13 10 2021
GAZİ MUSTAFA KEMAL ATATÜRK
Diyor ki
“Efendiler, Lozan Antlaşması’nın eklerinden olan düşman işgalindeki topraklarımızın boşaltılması protokolü uygulandıktan sonra, tamamen yabancı işgalinden kurtulan Türkiye’nin gerçek toprak bütünlüğü fiilen sağlanmıştı. Artık yeni Türkiye Devleti’nin başkentini yasal olarak belirlemek gerekiyordu. Bütün düşünceler, yeni Türkiye’nin başkentini Anadolu’da ve Ankara olarak seçmek gereğinde birleşiyordu.

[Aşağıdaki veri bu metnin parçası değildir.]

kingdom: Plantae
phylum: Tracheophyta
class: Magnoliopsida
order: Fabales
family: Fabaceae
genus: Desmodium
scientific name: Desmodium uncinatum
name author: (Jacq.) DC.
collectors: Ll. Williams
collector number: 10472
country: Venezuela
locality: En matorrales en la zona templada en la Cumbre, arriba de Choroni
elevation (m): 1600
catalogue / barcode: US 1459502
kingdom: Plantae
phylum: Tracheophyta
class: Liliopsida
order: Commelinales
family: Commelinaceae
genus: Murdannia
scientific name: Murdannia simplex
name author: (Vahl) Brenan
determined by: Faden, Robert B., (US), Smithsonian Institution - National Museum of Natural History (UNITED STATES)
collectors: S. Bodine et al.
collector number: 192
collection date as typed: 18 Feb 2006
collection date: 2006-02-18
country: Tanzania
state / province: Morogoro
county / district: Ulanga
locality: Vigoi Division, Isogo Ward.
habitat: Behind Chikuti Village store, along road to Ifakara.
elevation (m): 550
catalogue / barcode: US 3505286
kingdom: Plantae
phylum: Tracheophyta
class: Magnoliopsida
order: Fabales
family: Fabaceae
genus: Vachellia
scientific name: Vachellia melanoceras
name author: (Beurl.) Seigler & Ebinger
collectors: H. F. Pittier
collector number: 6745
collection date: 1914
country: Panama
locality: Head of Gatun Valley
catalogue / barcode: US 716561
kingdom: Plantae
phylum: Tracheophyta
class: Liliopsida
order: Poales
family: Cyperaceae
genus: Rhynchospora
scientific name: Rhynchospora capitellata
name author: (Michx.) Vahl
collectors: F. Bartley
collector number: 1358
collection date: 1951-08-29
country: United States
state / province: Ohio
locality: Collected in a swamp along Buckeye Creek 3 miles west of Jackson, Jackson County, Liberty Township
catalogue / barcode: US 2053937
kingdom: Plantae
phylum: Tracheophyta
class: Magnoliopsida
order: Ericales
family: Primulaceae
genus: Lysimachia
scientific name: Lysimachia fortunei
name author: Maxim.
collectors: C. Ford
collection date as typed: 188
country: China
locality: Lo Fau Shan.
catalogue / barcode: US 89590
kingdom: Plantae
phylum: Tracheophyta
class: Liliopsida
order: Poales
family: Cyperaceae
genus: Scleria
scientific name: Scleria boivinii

Coğrafi ve stratejik durumunu en kesin önemi taşıyordu. Devletin başkentini bir an önce belirleyerek, içteki ve dıştaki kararsızlıklara son vermek çok gerekliydi. Gerçekten de, bilindiği üzere, başkentin İstanbul olarak kalacağı veya Ankara’ya taşınacağı konusu üzerinde öteden beri içte ve dışta kararsızlıklar yaşanıyor, basında açıklama ve tartışmalara rastlanıyordu. Bu arada, İstanbul’un yeni milletvekillerinden bazıları, Refet Paşa başta olmak üzere, İstanbul’un başkent kalması gereğini bazı örneklere dayanarak kanıtlamaya çalışıyorlardı. Ankara’nın gerek iklim, ulaşım araçları ve gelişme kapasite ve yeteneği ve gerek var olan kurumlar ve kuruluşlar bakımından hiç de uygun ve elverişli olmadığını söylüyorlar ve İstanbul’un payitaht olması gerekli ve kaçınılmazdır diyorlardı. Bu ifadeye dikkat olunursa, bizim başkent tabiriyle anlatmak istediğimiz anlam ile bu ifadelerdeki “payitaht” tabirini kullananların görüşleri arasında bir fark görmemek mümkün değildir. Dolayısıyla, Bu konuda zaten kararlaşmış olan görüşümüzü resmen yasal olarak doğrulatarak, payitaht tabirinin de yeni Türkiye Devleti’nde anlamı ve kullanım yeri kalmadığını göstermek gerekti. Dışişleri Bakanı İsmet Paşa, 9 Ekim 1923 tarihli tek maddeli kanun tasarısını Meclis’e önerdi. Altında daha on dört kadar kişinin imzası olan bu kanun önerisi 13 Ekim 1923 tarihinde uzun görüşme ve tartışmalardan sonra büyük çoğunlukla kabul edildi. Kanun maddesi şudur:
“Türkiye Devleti’nin başkenti, Ankara şehridir.”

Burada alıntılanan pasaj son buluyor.